I didn’t (or frankly, couldn’t have) appreciate(d) what it was like for my father when I was that age. I was a kid and was too wrapped up in my own stuff (and in a household filled with verbal abuse? “Being glad if not smug it wasn’t you” was sort of a way of life until the family imploded).
And you best believe T+3 days after D-Day when I told my father what had happened that I apologized for being a shit about it. He was graceful in his response, for which like many things from him I am thankful.

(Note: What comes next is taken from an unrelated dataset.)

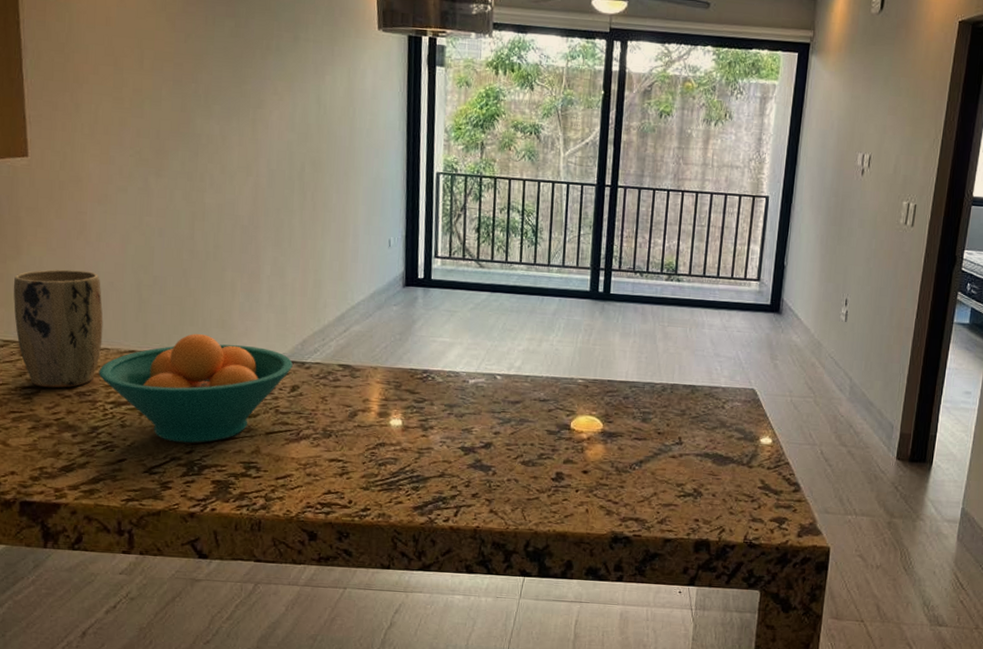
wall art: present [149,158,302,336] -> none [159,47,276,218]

Your kids will come around. Sadly, they will probably have to go through some shade of it themselves before they really comprehend what the hell happened. Kids are also smart and fuckwits are also unreliable-sooner or later they will correlate the contents of their brains and see their father for what he is-and have the sad realization at the same time that the people we keep closest do not always have our best interests at heart. Learning about love sadly only ever seems to happen “the hard way.”
“Listen to me now, hear me later.”
You’ve got this! It just takes time.
Happy Tuesday To Those That Celebrate!
I feel you OP. I really do.
Both of my children are adults now. My youngest doesn’t speak to FW anymore. Hasn’t in years. But my oldest has a very hard time with the fact that our family is no longer intact. And I shoulder some blame in his mind. Not for FW’s cheating, I think he sees that is all on his father, but for cutting FW out of my life, divorcing him, and breaking up our family.
He is upset with me for holding boundaries with FW. He thinks I should open communications with FW and not shut him out. He thinks we should be friendly because that’s what FW wants. In his mind the cheating is behind us and we should move forward as a family.
I hold firm in my boundaries. I love my children more than anything, I would die for them. But I am not bringing FW back into my life and subjecting myself to further abuse. I am not the one who destroyed our family. I’m the one who walked away because I had to. I hope my son can see that one day soon.